Большое значение для развития музыкальной памяти придается современными методистами и предварительному анализу произведения, при помощи которого происходит активное запоминание материала. Важность и эффективность этого метода запоминания была доказана в работах как отечественных, так и зарубежных исследователей. Так, американский психолог Г.Уиплл в своих экспериментах сравнивал продуктивность различных методов запоминания музыки на фортепиано, которые отличались друг от друга тем, что в одном случае перед изучением музыкального сочинения на фортепиано проводился предварительный его анализ, в другом — анализ не был применен. При этом время для заучивания в обеих группах испытуемых было одинаковым.

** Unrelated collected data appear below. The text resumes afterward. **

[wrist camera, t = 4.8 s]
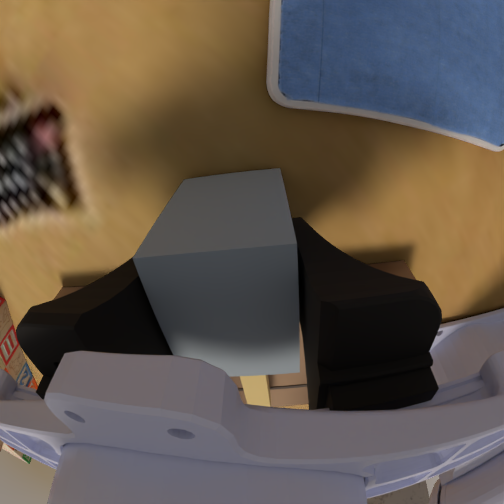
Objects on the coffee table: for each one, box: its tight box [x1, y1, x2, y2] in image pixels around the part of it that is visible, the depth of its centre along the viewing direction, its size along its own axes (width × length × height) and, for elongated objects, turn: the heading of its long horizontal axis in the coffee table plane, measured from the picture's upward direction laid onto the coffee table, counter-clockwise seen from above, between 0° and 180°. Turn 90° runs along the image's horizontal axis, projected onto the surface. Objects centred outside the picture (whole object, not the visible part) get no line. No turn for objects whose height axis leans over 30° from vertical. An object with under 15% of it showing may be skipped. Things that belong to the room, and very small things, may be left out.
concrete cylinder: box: [367, 480, 429, 504], centre depth 24 cm, size 10×10×12 cm
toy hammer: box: [133, 168, 300, 407], centre depth 13 cm, size 4×12×6 cm, turn 7°
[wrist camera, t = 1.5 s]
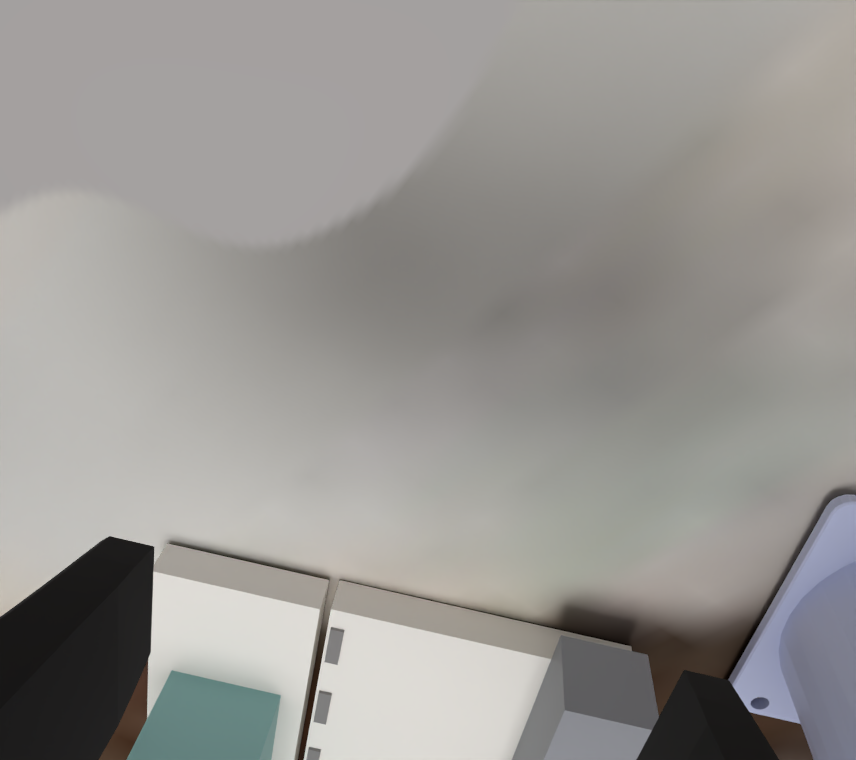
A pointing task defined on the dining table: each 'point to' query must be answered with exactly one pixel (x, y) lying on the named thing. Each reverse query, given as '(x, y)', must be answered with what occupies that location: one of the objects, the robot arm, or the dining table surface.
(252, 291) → the dining table surface
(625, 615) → the dining table surface
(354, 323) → the dining table surface
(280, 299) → the dining table surface
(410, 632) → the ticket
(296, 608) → the stub
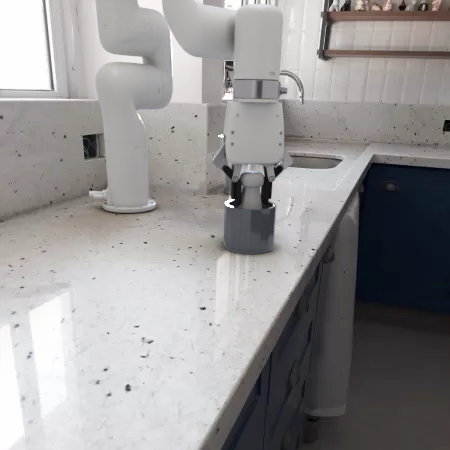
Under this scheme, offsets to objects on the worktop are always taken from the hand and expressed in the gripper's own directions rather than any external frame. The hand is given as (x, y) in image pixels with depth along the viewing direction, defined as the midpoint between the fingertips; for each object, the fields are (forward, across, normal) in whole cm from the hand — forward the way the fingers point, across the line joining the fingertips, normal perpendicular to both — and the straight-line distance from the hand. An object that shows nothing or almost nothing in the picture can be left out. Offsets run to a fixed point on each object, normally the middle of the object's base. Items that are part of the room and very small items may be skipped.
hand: (250, 202), depth 86 cm
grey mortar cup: (+8, 0, 0) cm, 8 cm away
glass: (+8, -8, -51) cm, 52 cm away
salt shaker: (+8, 0, 0) cm, 8 cm away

Г.Уиппл пришел к выводу, что «метод, в котором использовались периоды аналитического изучения до непосредственной практической работы за инструментом, показал значительное превосходство перед методом, в котором период аналитического изучения был опущен. Эти отличия так значительны, что очевидно доказывают преимущество аналитических методов перед бессистемной практикой не только для группы студентов, участвующих в эксперименте, но и для всех прочих студентов-пианистов». По мнению Г.Уиппла, «эти методы окажут большую помощь в повышении эффективности запоминания наизусть... У большинства студентов аналитическое изучение музыки дало значительное улучшение процесса запоминания по сравнению с немедленной практической работой за инструментом».[46]

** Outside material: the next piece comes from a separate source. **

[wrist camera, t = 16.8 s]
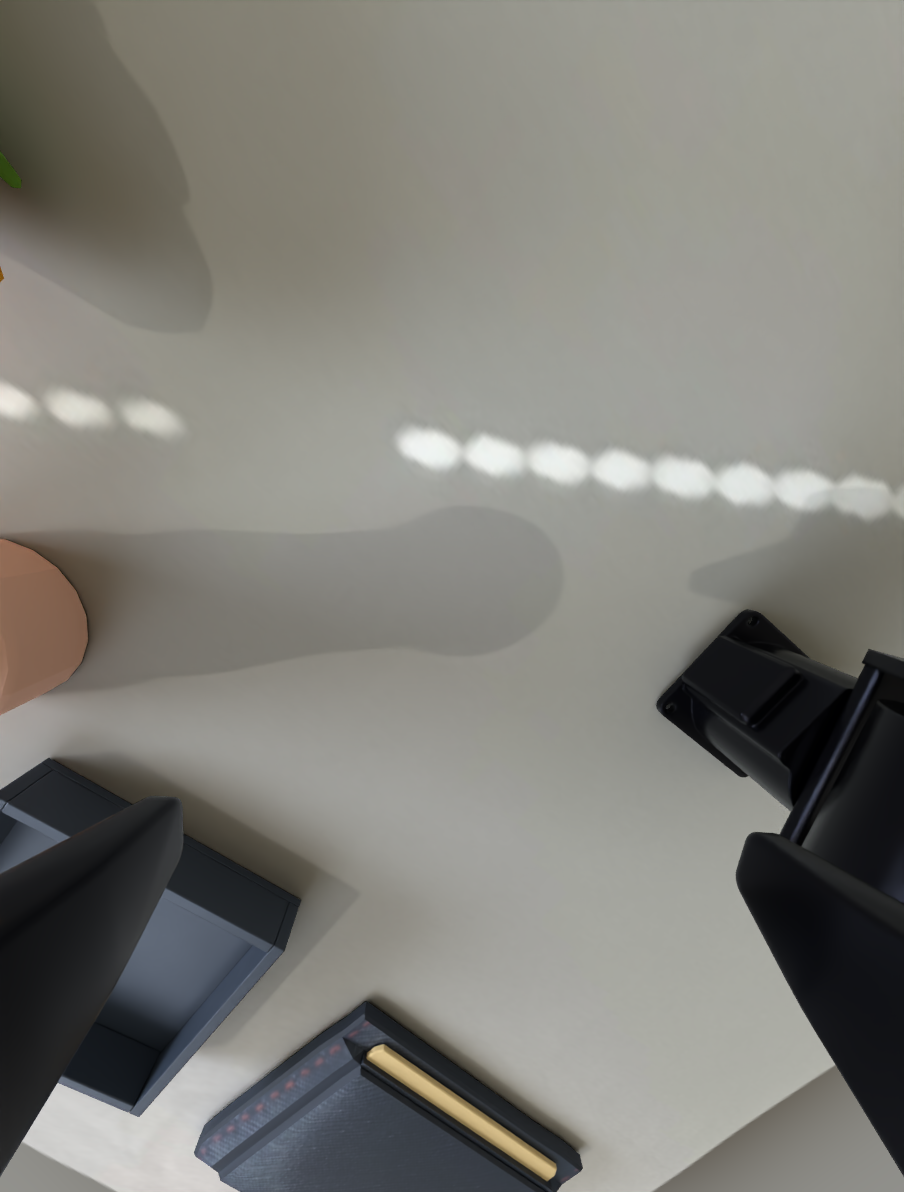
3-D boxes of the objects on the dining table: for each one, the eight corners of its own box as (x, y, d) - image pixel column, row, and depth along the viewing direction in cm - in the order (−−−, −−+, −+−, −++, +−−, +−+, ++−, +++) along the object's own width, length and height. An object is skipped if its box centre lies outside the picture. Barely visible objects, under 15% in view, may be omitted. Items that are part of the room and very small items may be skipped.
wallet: (172, 1179, 23) (369, 1032, 22) (191, 1129, 25) (374, 991, 24) (412, 1317, 27) (594, 1201, 26) (413, 1265, 29) (583, 1154, 28)
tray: (301, 900, 22) (285, 950, 20) (169, 1053, 24) (138, 1118, 21) (49, 757, 20) (-8, 794, 17) (-77, 940, 22) (-145, 998, 19)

К аналогичному выводу пришел и другой психолог, Г.Ребсон, который предварительно обучал своих испытуемых пониманию структуры и взаимного соотношения всех частей материала, а также тонального плана музыкального произведения. Как отмечал исследователь, «без изучения структуры материала запоминание его сводится к приобретению чисто технических навыков, которые сами по себе зависят от бесчисленных и долгих тренировок».[47] Безусловное предпочтение сознательной мыслительной работе в процессе заучивания музыкального произведения проходит красной нитью во всех современных методических рекомендациях.
Так, по мнению Л.Маккиннон, «способ анализа и установления сознательных ассоциаций является единственно надежным для запоминания музыки... Только то, что отмечено сознательно, можно припомнить впоследствии по собственной воле».[48]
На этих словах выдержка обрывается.